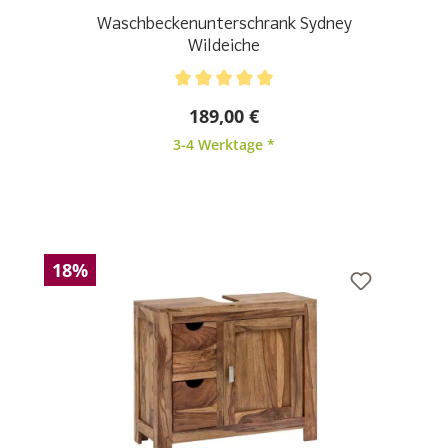
Waschbeckenunterschrank Sydney
Wildeiche
Durchschnittliche Bewertung von 5 von 5 Sternen
189,00 €
3-4 Werktage *
18%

Task directions: Lay out every line of text in the records as a Markdown table with the columns Row and Text, numbering the lines in order and omitting blank ones. Leave the pictures out.

Your solution:
| Row | Text |
|---|---|
| 1 | Waschbeckenunterschrank Sydney |
| 2 | Wildeiche |
| 3 | Durchschnittliche Bewertung von 5 von 5 Sternen |
| 4 | 189,00 € |
| 5 | 3-4 Werktage * |
| 6 | 18% |